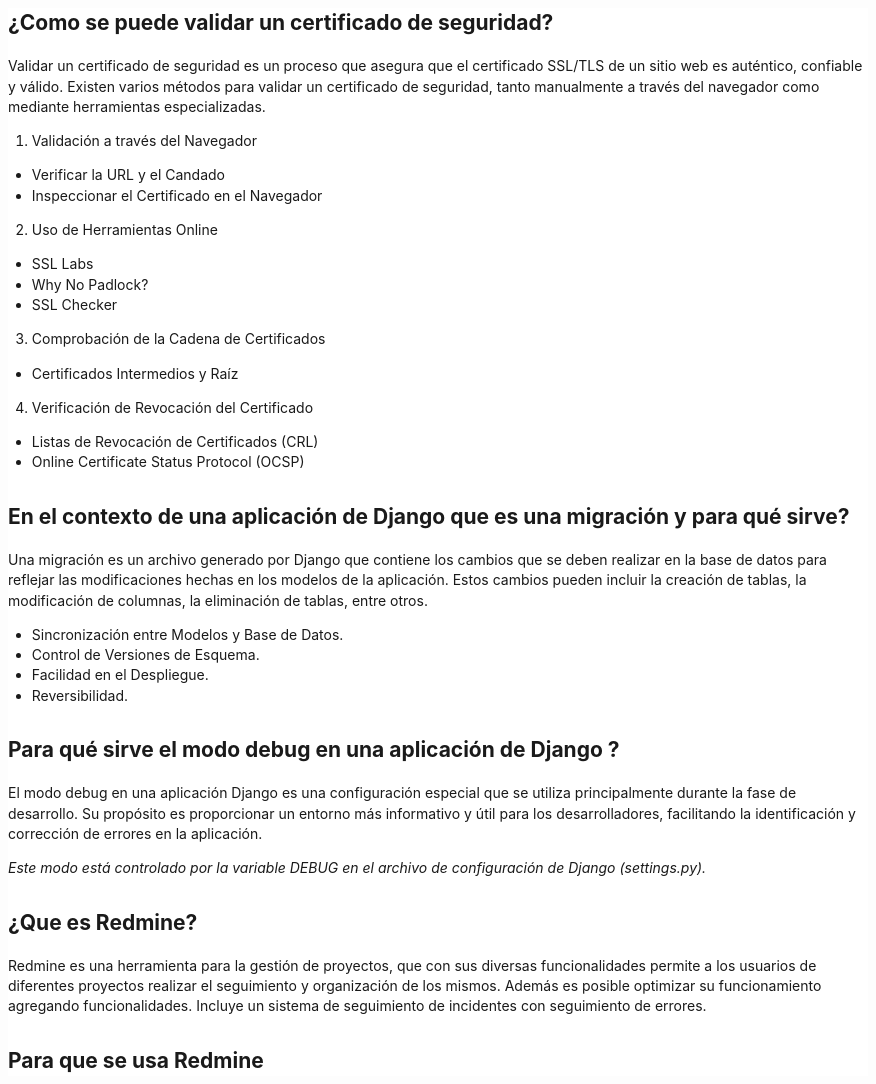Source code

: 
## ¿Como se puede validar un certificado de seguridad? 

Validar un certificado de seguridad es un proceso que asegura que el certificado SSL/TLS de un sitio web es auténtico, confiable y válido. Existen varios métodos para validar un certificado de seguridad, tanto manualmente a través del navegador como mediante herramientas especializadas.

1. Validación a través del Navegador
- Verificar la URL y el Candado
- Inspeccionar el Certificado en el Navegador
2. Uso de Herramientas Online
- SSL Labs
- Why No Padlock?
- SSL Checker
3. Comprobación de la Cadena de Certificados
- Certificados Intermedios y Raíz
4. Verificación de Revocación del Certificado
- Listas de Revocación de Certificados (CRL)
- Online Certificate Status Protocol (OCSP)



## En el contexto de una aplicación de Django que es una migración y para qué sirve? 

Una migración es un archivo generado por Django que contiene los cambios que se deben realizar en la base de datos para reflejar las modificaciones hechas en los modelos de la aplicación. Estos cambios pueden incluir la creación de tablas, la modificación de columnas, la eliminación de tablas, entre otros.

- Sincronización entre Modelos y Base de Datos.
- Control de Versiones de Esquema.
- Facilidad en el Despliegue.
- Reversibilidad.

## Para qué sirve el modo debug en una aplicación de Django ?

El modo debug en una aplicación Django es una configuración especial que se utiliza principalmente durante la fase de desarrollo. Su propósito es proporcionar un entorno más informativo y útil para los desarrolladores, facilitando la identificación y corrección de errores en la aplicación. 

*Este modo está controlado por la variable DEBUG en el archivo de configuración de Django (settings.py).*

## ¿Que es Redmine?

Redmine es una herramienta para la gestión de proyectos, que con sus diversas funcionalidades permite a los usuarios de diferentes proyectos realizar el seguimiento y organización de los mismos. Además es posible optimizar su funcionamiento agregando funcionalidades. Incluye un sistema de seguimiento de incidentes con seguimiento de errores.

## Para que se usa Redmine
══════════════════════════════
EXERCISE —
Count how many lines above contain the string "Django", and reply with the number alone.

EXERCISE OUTPUT —
5